Néanmoins, les médias québécois sont aujourd’hui généralement beaucoup plus sensibles aux arguments de la santé publique qu’ils ne l’étaient au début des années 1990, alors que leurs propres salles de nouvelles étaient pour la plupart très enfumées. Le 3 novembre par exemple, le Journal de Montréal a consacré une page à l’arrêt tabagique, avec des articles basés sur l’impact des prix sur la consommation et sur les aides pharmacologiques. Citant le Dr Bernard Heneman, de la Direction de la santé publique de Montréal, le quotidien a rappelé que la taxation est un des meilleurs moyens pour combattre le tabagisme.

Excellente nouvelle pour les Québécois

Bien que surprise par l’annonce, la Coalition québécoise pour le contrôle du tabac a immédiatement émis un communiqué pour exprimer sa satisfaction. « Cette décision d’aujourd’hui constitue une excellente nouvelle pour tous les Québécois et Québécoises », estime son coordonnateur Louis Gauvin, y voyant de la part des gouvernements une volonté ferme de combattre la principale source de décès évitables. La Coalition suggère cependant à la ministre Marois de consacrer à la lutte antitabac 12 % des 125 millions $ qu’engendrera la hausse provinciale. Elle rappelle que le tabagisme demeure « honteusement élevé » à 29 % chez les jeunes hommes de 15 à 24 ans et à 40 % chez les filles de cet âge. Les groupes de santé impliqués dans la lutte antitabac demandent que le budget québécois dédié à leur cause passe de 20 à 75 millions $.

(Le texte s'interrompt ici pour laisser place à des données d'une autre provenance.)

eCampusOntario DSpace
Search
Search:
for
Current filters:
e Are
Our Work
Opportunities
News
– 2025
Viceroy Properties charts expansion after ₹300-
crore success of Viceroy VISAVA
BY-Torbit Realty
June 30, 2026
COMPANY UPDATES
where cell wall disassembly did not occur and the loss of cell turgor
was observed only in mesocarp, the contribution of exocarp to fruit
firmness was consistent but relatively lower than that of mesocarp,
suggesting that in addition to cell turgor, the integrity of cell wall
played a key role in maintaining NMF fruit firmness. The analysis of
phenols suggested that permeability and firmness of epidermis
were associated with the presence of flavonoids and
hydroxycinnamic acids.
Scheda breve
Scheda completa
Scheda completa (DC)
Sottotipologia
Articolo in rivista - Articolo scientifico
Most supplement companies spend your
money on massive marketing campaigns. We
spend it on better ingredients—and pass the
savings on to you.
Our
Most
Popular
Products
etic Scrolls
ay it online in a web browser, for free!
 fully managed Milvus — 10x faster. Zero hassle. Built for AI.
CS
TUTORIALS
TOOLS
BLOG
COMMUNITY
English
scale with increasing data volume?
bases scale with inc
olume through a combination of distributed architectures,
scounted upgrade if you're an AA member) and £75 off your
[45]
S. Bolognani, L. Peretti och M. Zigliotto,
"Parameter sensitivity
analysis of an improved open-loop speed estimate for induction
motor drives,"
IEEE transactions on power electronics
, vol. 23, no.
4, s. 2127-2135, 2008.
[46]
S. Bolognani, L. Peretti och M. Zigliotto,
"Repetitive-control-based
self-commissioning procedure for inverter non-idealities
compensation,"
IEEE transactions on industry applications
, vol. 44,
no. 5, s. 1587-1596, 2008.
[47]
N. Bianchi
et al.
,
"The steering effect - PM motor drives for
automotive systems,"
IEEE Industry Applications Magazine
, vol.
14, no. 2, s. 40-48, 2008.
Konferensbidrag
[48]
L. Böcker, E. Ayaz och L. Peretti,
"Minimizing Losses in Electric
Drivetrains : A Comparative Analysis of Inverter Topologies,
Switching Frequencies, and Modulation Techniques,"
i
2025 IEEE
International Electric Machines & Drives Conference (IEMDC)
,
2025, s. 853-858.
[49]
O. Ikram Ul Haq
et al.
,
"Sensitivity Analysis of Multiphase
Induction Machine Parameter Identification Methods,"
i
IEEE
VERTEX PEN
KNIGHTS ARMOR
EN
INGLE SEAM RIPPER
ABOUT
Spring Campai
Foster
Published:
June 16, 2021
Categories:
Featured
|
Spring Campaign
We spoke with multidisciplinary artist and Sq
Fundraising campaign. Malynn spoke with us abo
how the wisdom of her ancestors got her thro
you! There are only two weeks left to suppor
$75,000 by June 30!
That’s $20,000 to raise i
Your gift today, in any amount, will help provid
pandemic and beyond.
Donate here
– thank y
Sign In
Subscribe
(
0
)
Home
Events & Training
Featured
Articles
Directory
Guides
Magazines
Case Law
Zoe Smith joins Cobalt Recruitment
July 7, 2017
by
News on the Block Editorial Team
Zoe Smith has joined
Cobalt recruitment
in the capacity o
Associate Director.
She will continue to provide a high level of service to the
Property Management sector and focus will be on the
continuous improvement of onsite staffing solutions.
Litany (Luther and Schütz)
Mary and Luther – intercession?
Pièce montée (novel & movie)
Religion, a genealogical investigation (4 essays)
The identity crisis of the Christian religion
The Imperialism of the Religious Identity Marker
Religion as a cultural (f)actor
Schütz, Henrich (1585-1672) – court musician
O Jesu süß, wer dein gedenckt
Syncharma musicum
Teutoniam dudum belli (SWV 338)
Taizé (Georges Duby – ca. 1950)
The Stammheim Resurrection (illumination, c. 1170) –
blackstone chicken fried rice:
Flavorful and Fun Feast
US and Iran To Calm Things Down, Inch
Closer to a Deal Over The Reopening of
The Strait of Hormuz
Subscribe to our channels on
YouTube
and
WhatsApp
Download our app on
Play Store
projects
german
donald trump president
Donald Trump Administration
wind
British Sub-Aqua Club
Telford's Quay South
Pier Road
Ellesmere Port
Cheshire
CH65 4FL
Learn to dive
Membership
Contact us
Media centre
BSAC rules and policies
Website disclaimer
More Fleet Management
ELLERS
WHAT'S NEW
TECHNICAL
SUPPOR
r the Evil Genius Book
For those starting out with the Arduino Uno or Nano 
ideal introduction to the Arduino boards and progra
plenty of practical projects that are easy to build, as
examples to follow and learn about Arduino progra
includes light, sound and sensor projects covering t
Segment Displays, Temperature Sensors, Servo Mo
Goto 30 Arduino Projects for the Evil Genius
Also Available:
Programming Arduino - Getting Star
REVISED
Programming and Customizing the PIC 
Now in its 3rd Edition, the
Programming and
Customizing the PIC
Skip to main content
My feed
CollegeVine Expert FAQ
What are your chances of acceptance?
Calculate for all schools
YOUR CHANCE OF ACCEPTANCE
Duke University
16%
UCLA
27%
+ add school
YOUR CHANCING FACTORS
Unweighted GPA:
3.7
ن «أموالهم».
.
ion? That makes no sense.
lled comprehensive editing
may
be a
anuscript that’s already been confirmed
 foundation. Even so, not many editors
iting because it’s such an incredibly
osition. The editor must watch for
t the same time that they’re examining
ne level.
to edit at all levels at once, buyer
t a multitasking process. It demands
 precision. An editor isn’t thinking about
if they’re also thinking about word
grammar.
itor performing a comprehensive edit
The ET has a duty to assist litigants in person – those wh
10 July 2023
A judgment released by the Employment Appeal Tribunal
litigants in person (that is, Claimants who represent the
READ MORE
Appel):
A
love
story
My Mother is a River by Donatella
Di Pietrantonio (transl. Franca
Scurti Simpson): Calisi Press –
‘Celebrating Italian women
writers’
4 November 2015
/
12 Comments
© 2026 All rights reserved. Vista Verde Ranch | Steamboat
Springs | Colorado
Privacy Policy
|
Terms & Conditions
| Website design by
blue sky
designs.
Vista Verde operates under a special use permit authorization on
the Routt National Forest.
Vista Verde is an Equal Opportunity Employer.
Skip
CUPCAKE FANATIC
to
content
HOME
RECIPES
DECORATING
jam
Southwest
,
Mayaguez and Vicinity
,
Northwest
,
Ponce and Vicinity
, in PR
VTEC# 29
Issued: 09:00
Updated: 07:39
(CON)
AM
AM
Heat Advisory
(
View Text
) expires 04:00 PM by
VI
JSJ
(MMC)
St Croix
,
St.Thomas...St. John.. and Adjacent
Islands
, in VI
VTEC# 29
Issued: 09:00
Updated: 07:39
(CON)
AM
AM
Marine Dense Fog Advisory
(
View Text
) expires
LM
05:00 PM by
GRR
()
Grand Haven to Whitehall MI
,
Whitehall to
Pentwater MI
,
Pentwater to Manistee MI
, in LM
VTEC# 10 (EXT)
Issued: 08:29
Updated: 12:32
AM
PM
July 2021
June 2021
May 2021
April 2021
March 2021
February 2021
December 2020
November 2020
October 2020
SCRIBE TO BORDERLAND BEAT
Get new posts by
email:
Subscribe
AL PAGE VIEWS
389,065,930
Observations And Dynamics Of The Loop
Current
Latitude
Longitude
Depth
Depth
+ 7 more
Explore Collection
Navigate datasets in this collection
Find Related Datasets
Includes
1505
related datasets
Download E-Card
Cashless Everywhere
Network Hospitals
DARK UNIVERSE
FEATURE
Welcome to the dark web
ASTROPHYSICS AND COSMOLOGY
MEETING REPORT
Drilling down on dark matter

Le directeur du bureau québécois de l’Association pour les droits des non-fumeurs, François Damphousse, a minimisé le risque d’un retour de la contrebande. Le principal commerce illicite qui persiste est celui de l’Ontario et du Québec vers les provinces de l’Ouest, a-t-il précisé. De plus, en tenant compte de l’échange, les cartouches reviennent toujours beaucoup plus cher aux États-Unis; elles coûtent de 58 $ à 70 $ (CAN) pour les grandes marques, selon les États voisins. Même avec les hausses de taxes de novembre, le Québec et l’Ontario constituent encore le havre du tabac à bon marché dans le nord de l’Amérique.